### TRY IT
Take from the entries below the stretch from the line with "thumb mcp: (450, 378)" through the line with "pinky tip: (93, 133)", and return it exactly, leaving the pictures out.

### EXERCISE INPUT

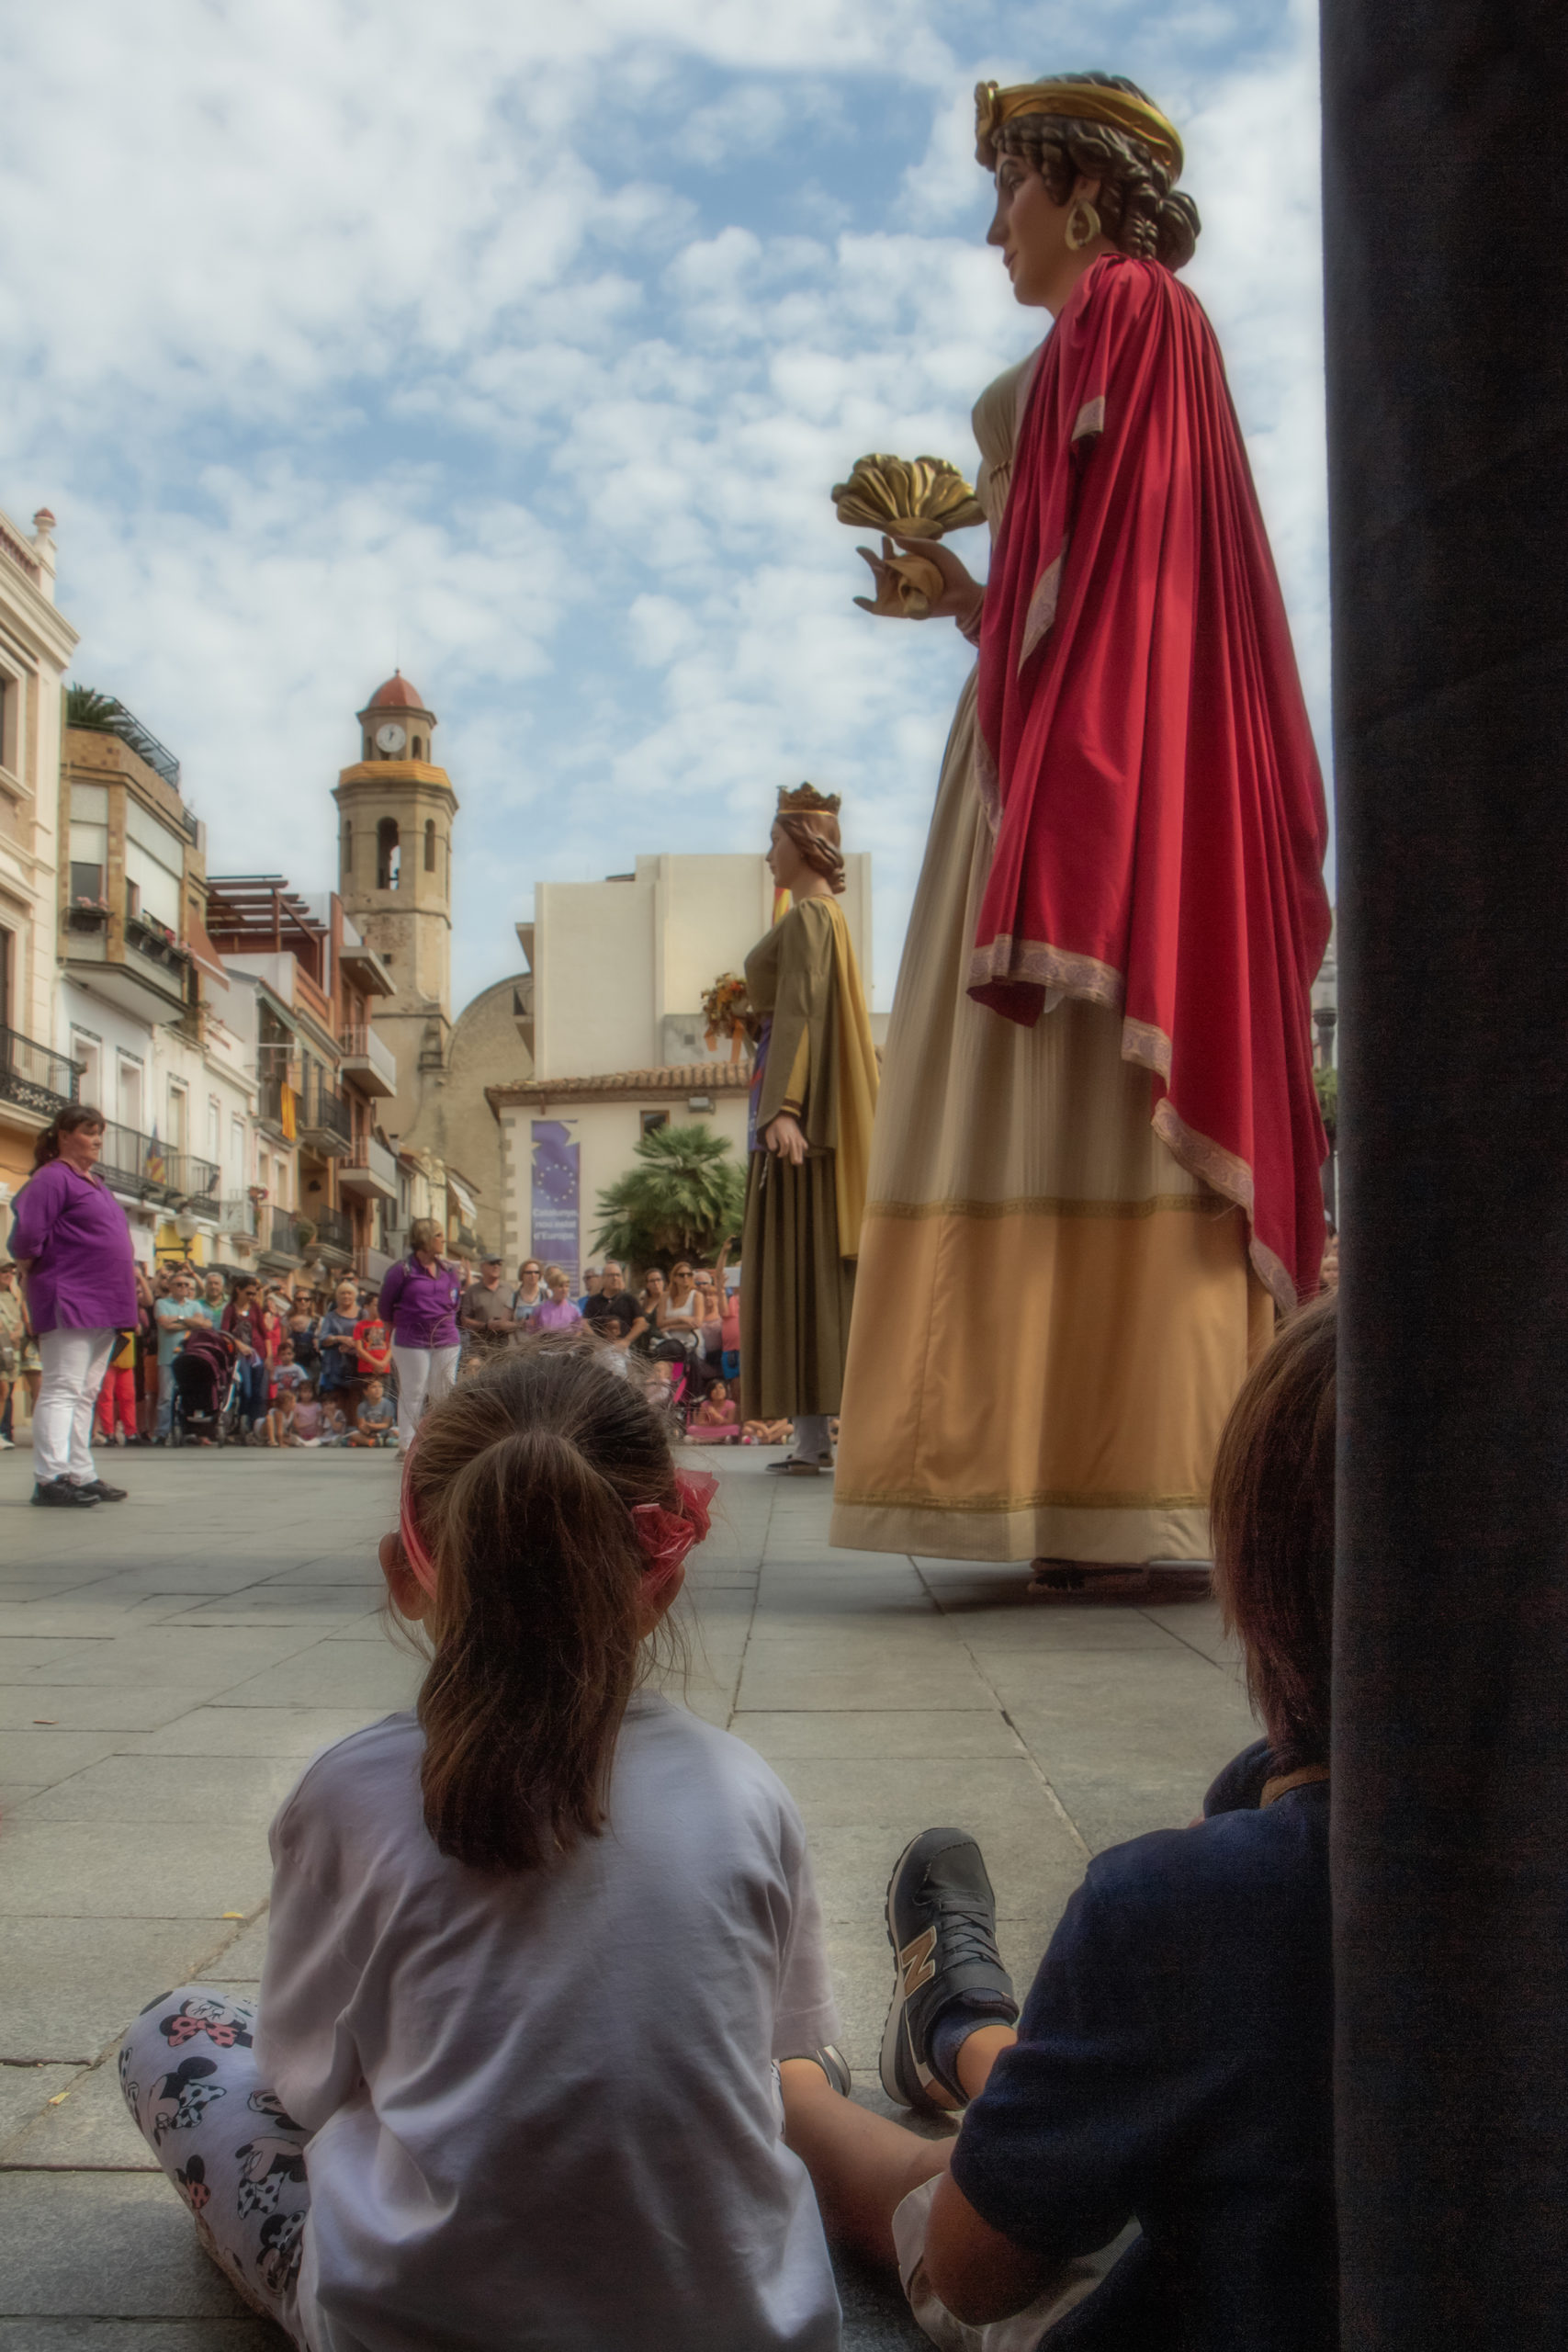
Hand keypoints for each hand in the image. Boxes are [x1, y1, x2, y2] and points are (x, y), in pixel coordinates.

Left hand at [763, 1111, 808, 1165]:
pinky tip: (803, 1151)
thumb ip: (770, 1142)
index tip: (778, 1155)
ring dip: (800, 1155)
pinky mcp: (800, 1136)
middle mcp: (791, 1136)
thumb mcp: (769, 1133)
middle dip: (795, 1155)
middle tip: (795, 1162)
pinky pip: (803, 1142)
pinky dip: (804, 1147)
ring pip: (799, 1146)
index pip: (785, 1145)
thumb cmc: (775, 1126)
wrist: (784, 1116)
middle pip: (794, 1147)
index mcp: (783, 1135)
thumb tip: (774, 1149)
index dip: (782, 1152)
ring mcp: (797, 1136)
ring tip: (799, 1163)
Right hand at [854, 532, 982, 628]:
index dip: (885, 546)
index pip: (891, 554)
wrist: (964, 594)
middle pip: (881, 568)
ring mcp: (901, 593)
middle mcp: (903, 578)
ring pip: (881, 583)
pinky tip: (857, 599)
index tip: (886, 537)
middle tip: (862, 550)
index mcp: (910, 564)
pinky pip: (881, 608)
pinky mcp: (902, 609)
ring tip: (875, 565)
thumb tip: (894, 537)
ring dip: (875, 574)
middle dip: (871, 558)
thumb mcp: (936, 551)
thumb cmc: (952, 572)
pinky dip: (867, 605)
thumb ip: (917, 543)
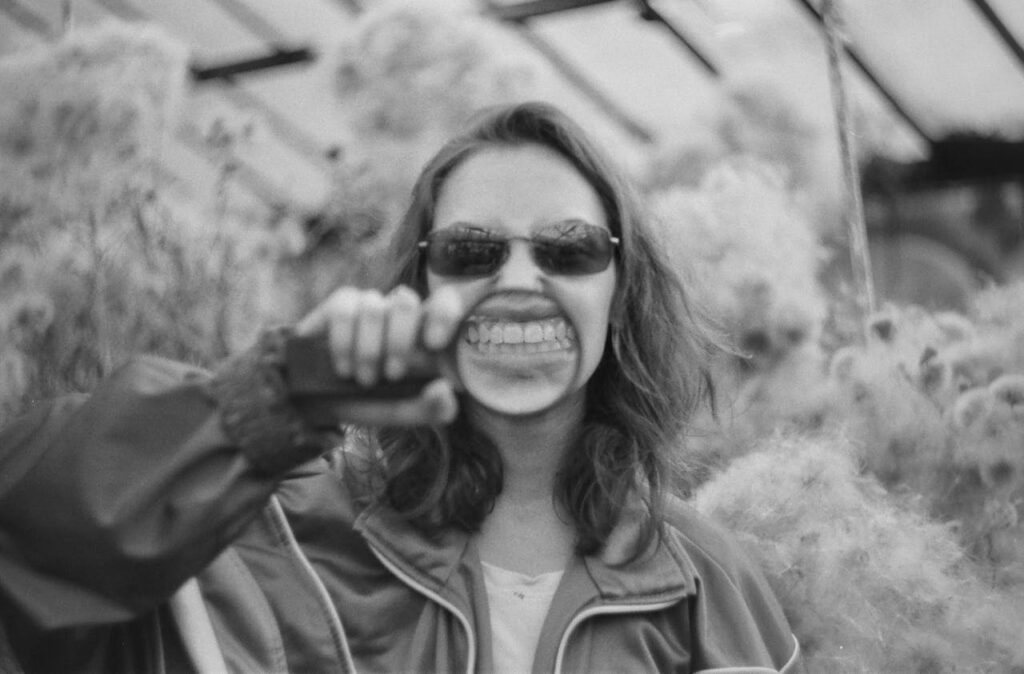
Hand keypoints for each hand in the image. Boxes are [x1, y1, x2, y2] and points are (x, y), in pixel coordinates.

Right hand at [293, 285, 462, 425]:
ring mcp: (368, 304)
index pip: (446, 300)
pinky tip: (342, 366)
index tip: (434, 344)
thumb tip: (445, 389)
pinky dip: (342, 342)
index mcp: (423, 331)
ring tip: (362, 379)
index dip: (444, 313)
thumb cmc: (370, 401)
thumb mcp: (404, 412)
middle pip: (406, 300)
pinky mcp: (338, 305)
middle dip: (399, 342)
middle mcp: (397, 312)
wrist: (320, 404)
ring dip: (368, 349)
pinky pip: (343, 310)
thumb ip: (432, 409)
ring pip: (374, 307)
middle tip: (391, 375)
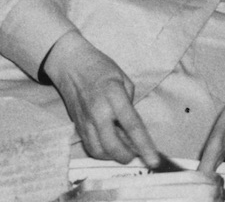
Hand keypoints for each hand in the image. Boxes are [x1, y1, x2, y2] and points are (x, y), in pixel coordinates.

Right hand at [42, 31, 163, 164]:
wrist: (70, 64)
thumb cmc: (99, 67)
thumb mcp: (122, 78)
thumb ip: (130, 103)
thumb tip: (131, 125)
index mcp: (113, 96)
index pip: (132, 126)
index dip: (144, 145)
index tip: (154, 160)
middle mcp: (98, 112)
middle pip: (112, 146)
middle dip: (127, 156)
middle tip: (136, 153)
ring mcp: (85, 121)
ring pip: (99, 151)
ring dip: (113, 155)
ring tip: (122, 147)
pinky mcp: (77, 126)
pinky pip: (90, 147)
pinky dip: (102, 151)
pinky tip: (109, 143)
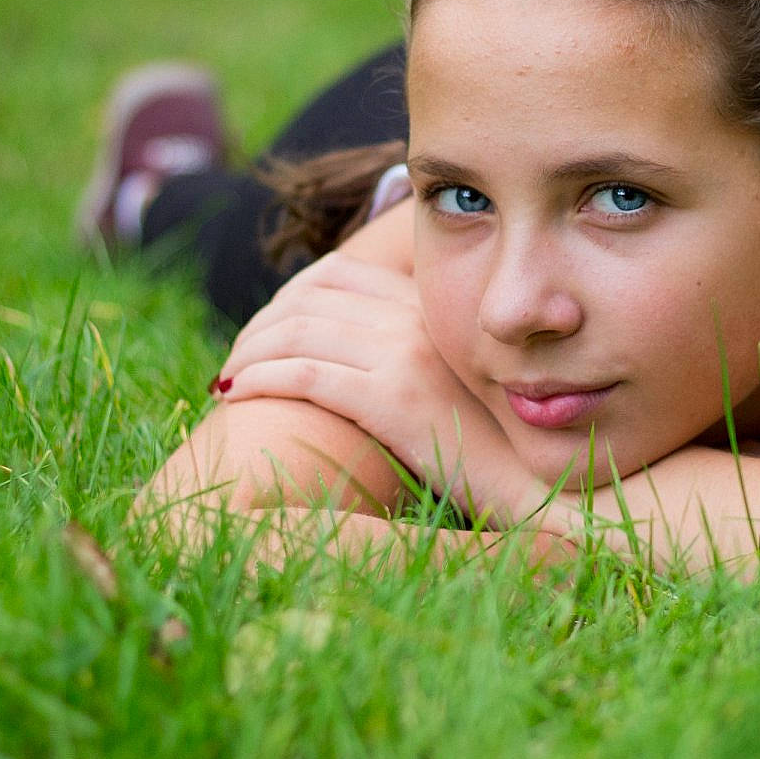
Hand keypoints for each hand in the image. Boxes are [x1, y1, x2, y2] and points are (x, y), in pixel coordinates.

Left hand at [212, 251, 543, 525]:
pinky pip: (304, 373)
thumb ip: (407, 352)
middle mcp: (416, 318)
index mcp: (428, 308)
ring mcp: (404, 354)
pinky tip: (236, 393)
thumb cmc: (488, 445)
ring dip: (248, 352)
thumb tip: (350, 355)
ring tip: (227, 377)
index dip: (287, 295)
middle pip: (307, 298)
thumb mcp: (450, 378)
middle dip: (258, 324)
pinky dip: (259, 378)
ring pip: (296, 331)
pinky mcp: (392, 398)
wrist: (531, 484)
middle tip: (235, 357)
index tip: (264, 328)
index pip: (337, 274)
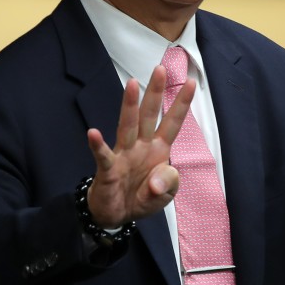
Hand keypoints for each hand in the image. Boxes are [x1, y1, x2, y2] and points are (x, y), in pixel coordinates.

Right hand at [85, 65, 194, 226]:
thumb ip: (169, 184)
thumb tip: (156, 181)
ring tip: (132, 84)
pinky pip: (103, 156)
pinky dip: (97, 145)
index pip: (172, 123)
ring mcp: (123, 155)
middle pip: (149, 115)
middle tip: (160, 68)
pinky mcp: (108, 170)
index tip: (190, 82)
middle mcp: (141, 146)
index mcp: (158, 149)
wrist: (116, 216)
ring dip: (130, 106)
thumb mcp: (164, 196)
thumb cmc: (141, 198)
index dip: (181, 104)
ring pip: (127, 126)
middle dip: (155, 92)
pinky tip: (93, 133)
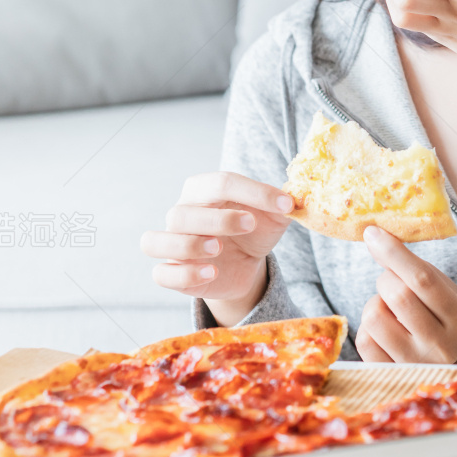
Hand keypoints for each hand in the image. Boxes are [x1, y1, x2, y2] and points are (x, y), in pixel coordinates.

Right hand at [141, 172, 294, 325]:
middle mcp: (182, 214)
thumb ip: (284, 203)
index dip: (255, 192)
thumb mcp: (273, 216)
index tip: (285, 205)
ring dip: (189, 246)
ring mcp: (172, 244)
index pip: (221, 182)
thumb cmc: (255, 229)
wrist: (246, 263)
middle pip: (182, 213)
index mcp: (204, 190)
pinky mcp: (171, 273)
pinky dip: (184, 274)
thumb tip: (298, 196)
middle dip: (218, 219)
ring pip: (157, 241)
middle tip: (249, 224)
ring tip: (219, 248)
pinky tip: (212, 273)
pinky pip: (161, 274)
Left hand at [355, 227, 456, 363]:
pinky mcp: (391, 375)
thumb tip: (374, 237)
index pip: (422, 279)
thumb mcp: (441, 289)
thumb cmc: (440, 315)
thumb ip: (413, 267)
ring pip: (374, 317)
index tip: (373, 233)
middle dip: (386, 279)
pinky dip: (368, 327)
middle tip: (391, 281)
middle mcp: (440, 344)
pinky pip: (363, 341)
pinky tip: (383, 328)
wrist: (449, 362)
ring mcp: (414, 363)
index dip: (394, 252)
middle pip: (397, 295)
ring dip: (375, 303)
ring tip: (388, 308)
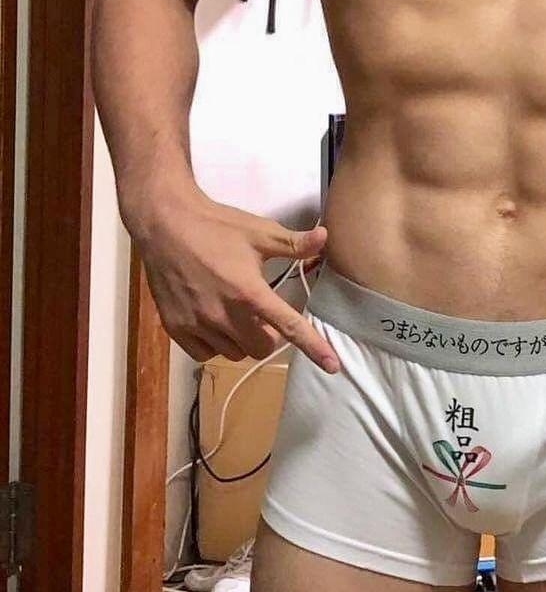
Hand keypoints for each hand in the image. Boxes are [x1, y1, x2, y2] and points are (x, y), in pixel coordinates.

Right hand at [132, 185, 339, 373]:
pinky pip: (204, 354)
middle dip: (270, 337)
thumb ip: (293, 243)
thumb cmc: (216, 226)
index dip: (314, 348)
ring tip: (237, 315)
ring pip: (233, 353)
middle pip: (261, 349)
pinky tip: (215, 322)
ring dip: (242, 341)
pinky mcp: (175, 328)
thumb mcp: (259, 232)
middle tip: (265, 316)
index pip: (289, 327)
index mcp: (249, 292)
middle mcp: (224, 315)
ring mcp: (197, 325)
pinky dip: (215, 345)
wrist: (165, 224)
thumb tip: (324, 238)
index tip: (333, 366)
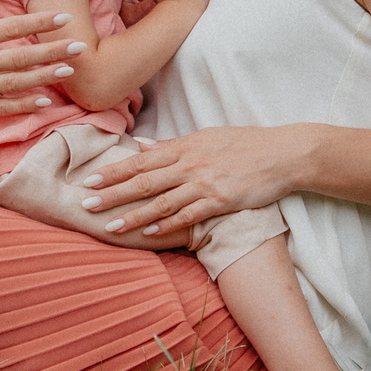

### RESULT OF THE EXERCISE
thumb mcp: (450, 378)
middle dip: (258, 324)
pinky dip: (259, 378)
ring pip: (296, 331)
pinky mcp: (392, 398)
wrist: (531, 484)
middle tip: (235, 357)
index tip: (264, 328)
index pip: (337, 274)
Hand keypoints for each hand in the image. Boxes are [x1, y1, x2, y2] and points are (x, y), in pixel coordinates.

Right hand at [85, 65, 194, 226]:
thumb ip: (169, 184)
thumb tip: (156, 181)
ring tip: (132, 84)
pinky pip: (103, 156)
pinky dip: (97, 145)
index pip: (172, 123)
ring mcp: (123, 155)
middle pip: (149, 115)
middle tip: (160, 68)
pinky mcp: (108, 170)
index tip: (190, 82)
middle mcp: (141, 146)
index mcp: (158, 149)
wrist: (116, 216)
ring dip: (130, 106)
thumb mcp: (164, 196)
thumb cmc: (141, 198)
index dip: (181, 104)
ring pip: (127, 126)
middle dip: (155, 92)
pinky tip: (93, 133)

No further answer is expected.